* [Prompt]:
The following data has a line with "more than a little stressful/exhausting/fr" and a line with "Old dog accessory, meet new high-tech tr". Write out exactly those lines and all the lines between them.

*** Entries shown

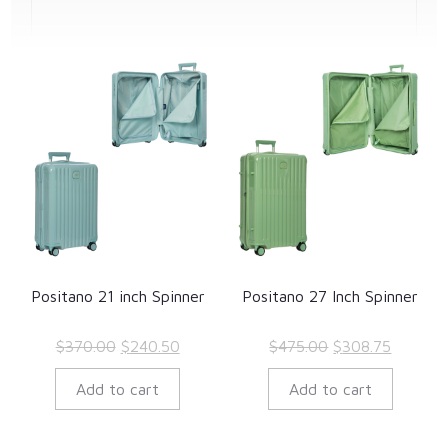
Positano 21 inch Spinner
Positano 27 Inch Spinner
Original
Current
Original
Current
$
370.00
$
240.50
$
475.00
$
308.75
price
price
price
price
Add to cart
Add to cart
was:
is:
was:
is:
$370.00.
$240.50.
$475.00.
$308.75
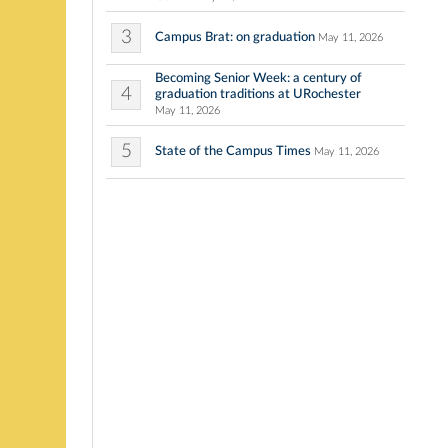
3
Campus Brat: on graduation
May 11, 2026
Becoming Senior Week: a century of
4
graduation traditions at URochester
May 11, 2026
5
State of the Campus Times
May 11, 2026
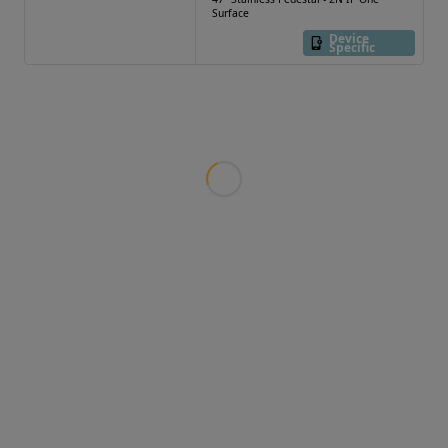
Surface
Device
Specific
Loading more products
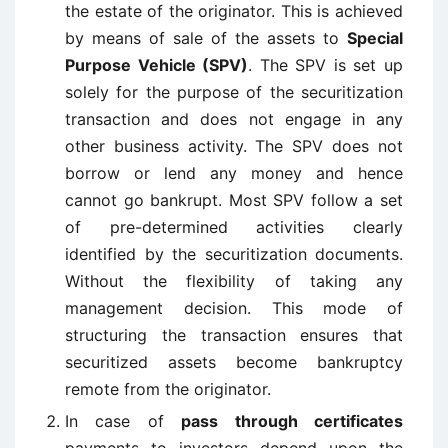
the estate of the originator. This is achieved
by means of sale of the assets to
Special
Purpose Vehicle (SPV)
. The SPV is set up
solely for the purpose of the securitization
transaction and does not engage in any
other business activity. The SPV does not
borrow or lend any money and hence
cannot go bankrupt. Most SPV follow a set
of pre-determined activities clearly
identified by the securitization documents.
Without the flexibility of taking any
management decision. This mode of
structuring the transaction ensures that
securitized assets become bankruptcy
remote from the originator.
In case of
pass through certificates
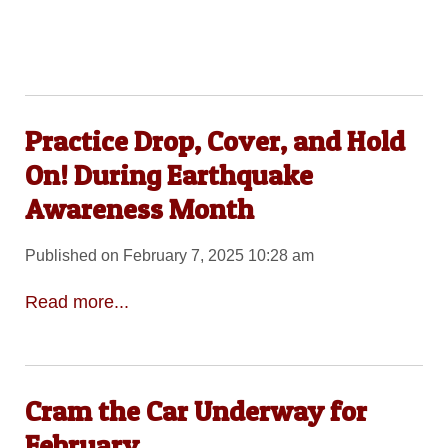
Practice Drop, Cover, and Hold
On! During Earthquake
Awareness Month
Published on February 7, 2025 10:28 am
Read more...
Cram the Car Underway for
February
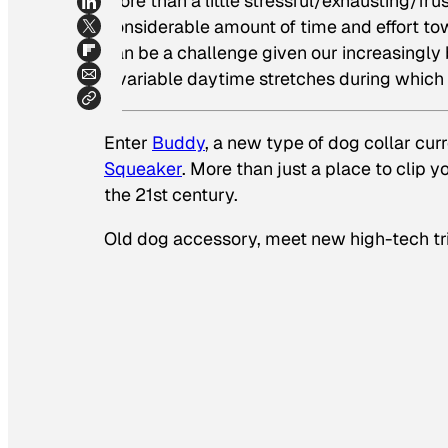
more than a little stressful/exhausting/fr
considerable amount of time and effort to
can be a challenge given our increasingly b
invariable daytime stretches during which t
Enter
Buddy
, a new type of dog collar cur
Squeaker
. More than just a place to clip 
the 21st century.
Old dog accessory, meet new high-tech tr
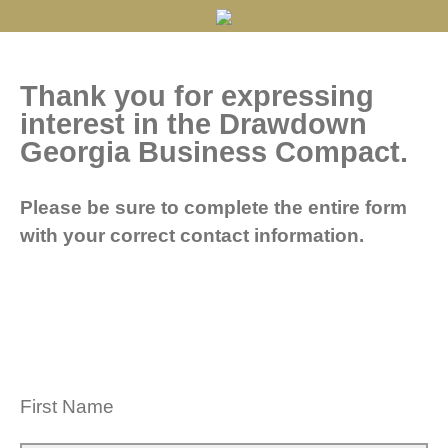
Thank you for expressing
interest in the Drawdown
Georgia Business Compact.
Please be sure to complete the entire form
with your correct contact information.
First Name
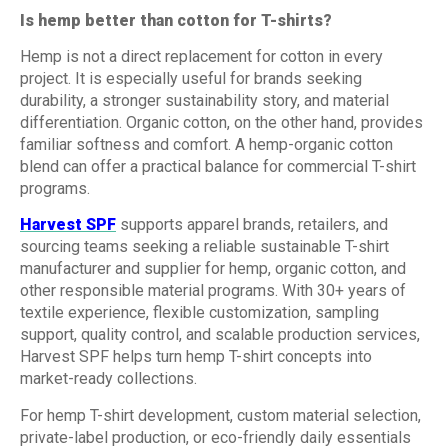
Is hemp better than cotton for T-shirts?
Hemp is not a direct replacement for cotton in every
project. It is especially useful for brands seeking
durability, a stronger sustainability story, and material
differentiation. Organic cotton, on the other hand, provides
familiar softness and comfort. A hemp-organic cotton
blend can offer a practical balance for commercial T-shirt
programs.
Harvest SPF
supports apparel brands, retailers, and
sourcing teams seeking a reliable sustainable T-shirt
manufacturer and supplier for hemp, organic cotton, and
other responsible material programs. With 30+ years of
textile experience, flexible customization, sampling
support, quality control, and scalable production services,
Harvest SPF helps turn hemp T-shirt concepts into
market-ready collections.
For hemp T-shirt development, custom material selection,
private-label production, or eco-friendly daily essentials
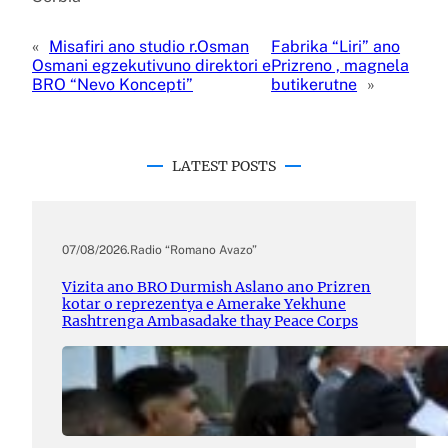
«
Misafiri ano studio r.Osman
Fabrika “Liri” ano
Osmani egzekutivuno direktori e
Prizreno , magnela
BRO “Nevo Koncepti”
butikerutne
»
LATEST POSTS
07/08/2026
.
Radio “Romano Avazo”
Vizita ano BRO Durmish Aslano ano Prizren
kotar o reprezentya e Amerake Yekhune
Rashtrenga Ambasadake thay Peace Corps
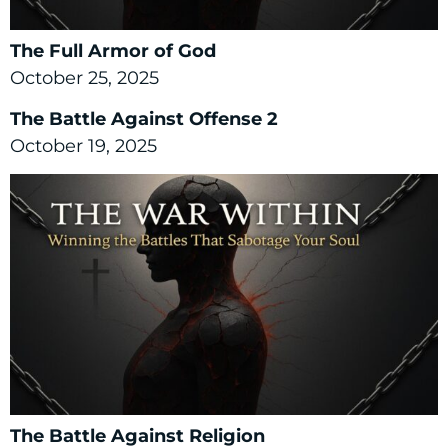
The Full Armor of God
October 25, 2025
The Battle Against Offense 2
October 19, 2025
The Battle Against Religion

******

* [Solution to the problem]:
more than a little stressful/exhausting/fr
considerable amount of time and effort to
can be a challenge given our increasingly b
invariable daytime stretches during which t
Enter
Buddy
, a new type of dog collar cur
Squeaker
. More than just a place to clip 
the 21st century.
Old dog accessory, meet new high-tech tr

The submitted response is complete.